M Sept. 10, 2021, 9:54 a.m. UTC | #1
It doesn't seem like the patch series is going
to end up improving anything, so I'm closing it.

Greetings,
Maxime
diff mbox series

Patch

From d359fefabf2831e42aea6edf646a9e0373be5d0f Mon Sep 17 00:00:00 2001
From: Maxime Devos <maximedevos@telenet.be>
Date: Sat, 4 Sep 2021 18:10:32 +0200
Subject: [PATCH 10/10] gexp: Do not intern if the file is already in the
 store.

* guix/gexp.scm (local-file-compiler): When the file is already in the
  store, re-use the fixed output path instead of interning the file
  again.
* guix/gexp.scm (add-temp-root-and-valid-path?*): New procedure.
---
 guix/gexp.scm | 32 +++++++++++++++++++++++++-------
 1 file changed, 25 insertions(+), 7 deletions(-)

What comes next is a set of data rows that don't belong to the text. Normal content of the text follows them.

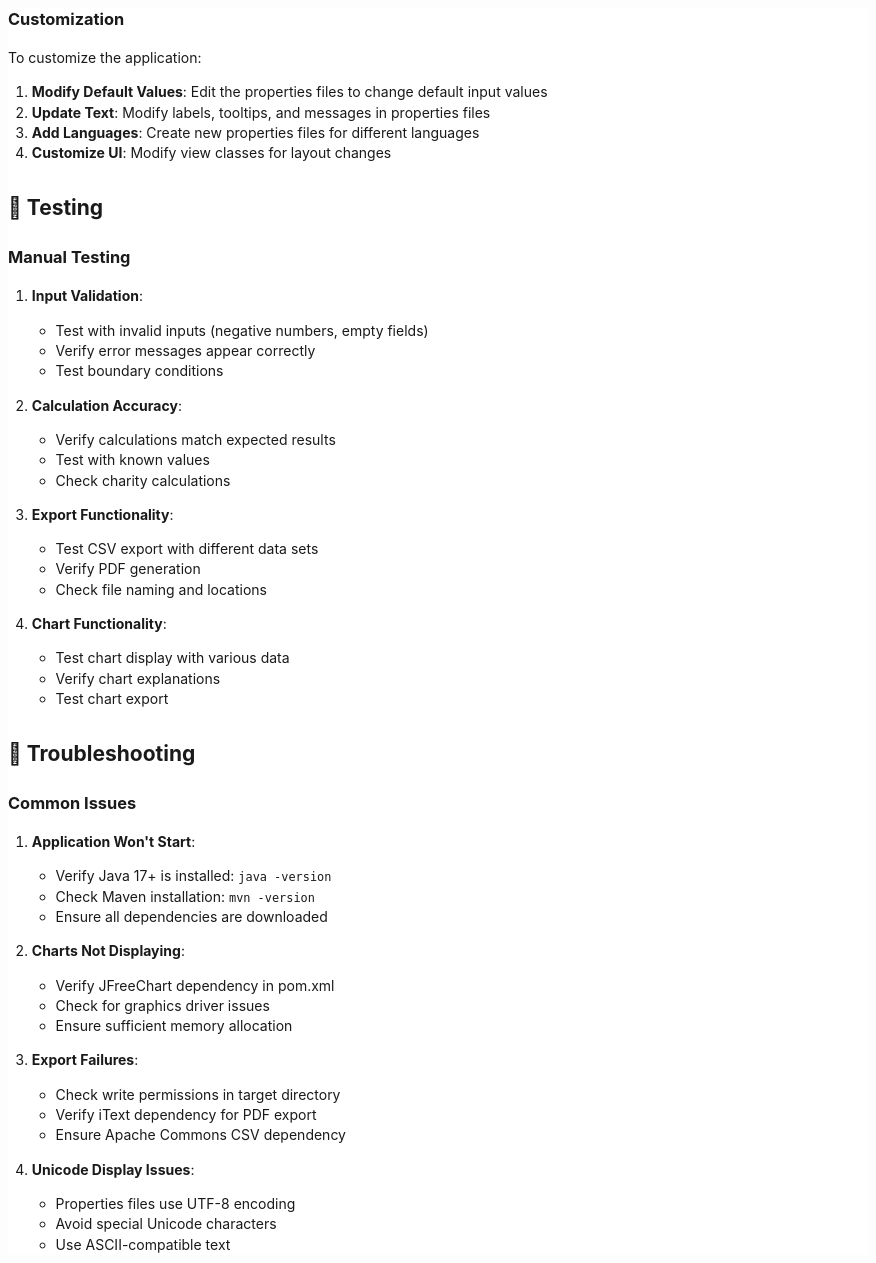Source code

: ### Customization

To customize the application:

1. **Modify Default Values**: Edit the properties files to change default input values
2. **Update Text**: Modify labels, tooltips, and messages in properties files
3. **Add Languages**: Create new properties files for different languages
4. **Customize UI**: Modify view classes for layout changes

## 🧪 Testing

### Manual Testing

1. **Input Validation**:
   - Test with invalid inputs (negative numbers, empty fields)
   - Verify error messages appear correctly
   - Test boundary conditions

2. **Calculation Accuracy**:
   - Verify calculations match expected results
   - Test with known values
   - Check charity calculations

3. **Export Functionality**:
   - Test CSV export with different data sets
   - Verify PDF generation
   - Check file naming and locations

4. **Chart Functionality**:
   - Test chart display with various data
   - Verify chart explanations
   - Test chart export

## 🐛 Troubleshooting

### Common Issues

1. **Application Won't Start**:
   - Verify Java 17+ is installed: `java -version`
   - Check Maven installation: `mvn -version`
   - Ensure all dependencies are downloaded

2. **Charts Not Displaying**:
   - Verify JFreeChart dependency in pom.xml
   - Check for graphics driver issues
   - Ensure sufficient memory allocation

3. **Export Failures**:
   - Check write permissions in target directory
   - Verify iText dependency for PDF export
   - Ensure Apache Commons CSV dependency

4. **Unicode Display Issues**:
   - Properties files use UTF-8 encoding
   - Avoid special Unicode characters
   - Use ASCII-compatible text
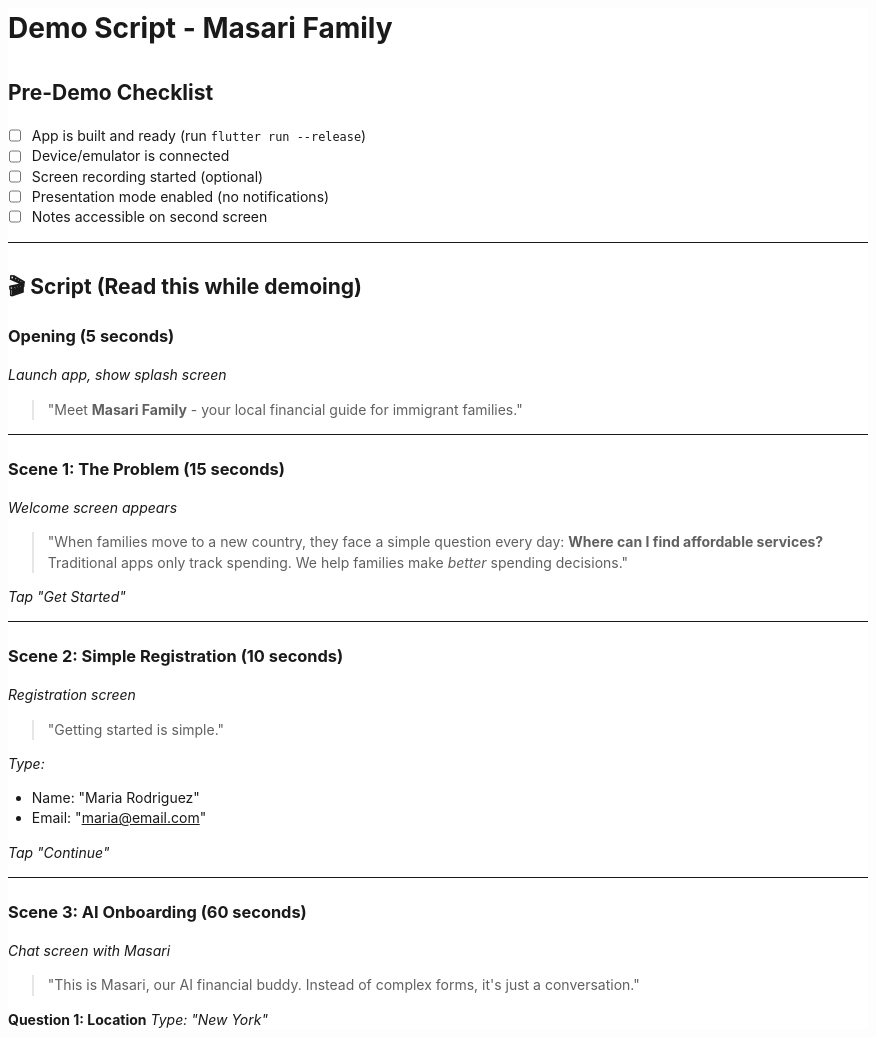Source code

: # Demo Script - Masari Family

## Pre-Demo Checklist
- [ ] App is built and ready (run `flutter run --release`)
- [ ] Device/emulator is connected
- [ ] Screen recording started (optional)
- [ ] Presentation mode enabled (no notifications)
- [ ] Notes accessible on second screen

---

## 🎬 Script (Read this while demoing)

### Opening (5 seconds)
*Launch app, show splash screen*

> "Meet **Masari Family** - your local financial guide for immigrant families."

---

### Scene 1: The Problem (15 seconds)
*Welcome screen appears*

> "When families move to a new country, they face a simple question every day: **Where can I find affordable services?** Traditional apps only track spending. We help families make *better* spending decisions."

*Tap "Get Started"*

---

### Scene 2: Simple Registration (10 seconds)
*Registration screen*

> "Getting started is simple."

*Type:*
- Name: "Maria Rodriguez"
- Email: "maria@email.com"

*Tap "Continue"*

---

### Scene 3: AI Onboarding (60 seconds)
*Chat screen with Masari*

> "This is Masari, our AI financial buddy. Instead of complex forms, it's just a conversation."

**Question 1: Location**
*Type: "New York"*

diff --git a/guix/gexp.scm b/guix/gexp.scm
index c69e4aa299..20c9d93170 100644
--- a/guix/gexp.scm
+++ b/guix/gexp.scm
@@ -528,16 +528,34 @@  appears."
 'system-error' exception is raised if FILE could not be found."
   (force (%local-file-absolute-file-name file)))
 
+(define add-temp-root-and-valid-path?* (store-lift add-temp-root-and-valid-path?))
+
 (define-gexp-compiler (local-file-compiler (file <local-file>) system target)
   ;; "Compile" FILE by adding it to the store.
   (match file
-    (($ <local-file> file (= force absolute) name sha256 recursive? select?)
-     ;; Canonicalize FILE so that if it's a symlink, it is resolved.  Failing
-     ;; to do that, when RECURSIVE? is #t, we could end up creating a dangling
-     ;; symlink in the store, and when RECURSIVE? is #f 'add-to-store' would
-     ;; just throw an error, both of which are inconvenient.
-     (interned-file absolute name
-                    #:recursive? recursive? #:select? select?))))
+    ;; Delay computing the absolute file name until 'intern', as this
+    ;; might be a relatively expensive computation (e.g. if search-patch
+    ;; is used), especially on a spinning disk.
+    (($ <local-file> file absolute-promise name sha256 recursive? select?)
+     (let ()
+       (define (intern)
+         ;; Canonicalize FILE so that if it's a symlink, it is resolved.
+         ;; Failing to do that, when RECURSIVE? is #t, we could end up creating
+         ;; a dangling symlink in the store, and when RECURSIVE? is #f
+         ;; 'add-to-store' would just throw an error, both of which are
+         ;; inconvenient.
+         (interned-file (force absolute-promise) name
+                        #:recursive? recursive? #:select? select?))
+       ;; If the hash is known in advance and the store already has the
+       ;; item, there is no need to intern the file.
+       (if sha256
+           (let ((path (fixed-output-path name sha256 #:recursive? recursive?)))
+             (mlet %store-monad ((valid? (add-temp-root-and-valid-path?* path)))
+               (if valid?
+                   (return path)
+                   (intern))))
+           ;; If PATH does not yet exist, fall back to interning.
+           (intern))))))
 
 (define-record-type <plain-file>
   (%plain-file name content references)
-- 
2.33.0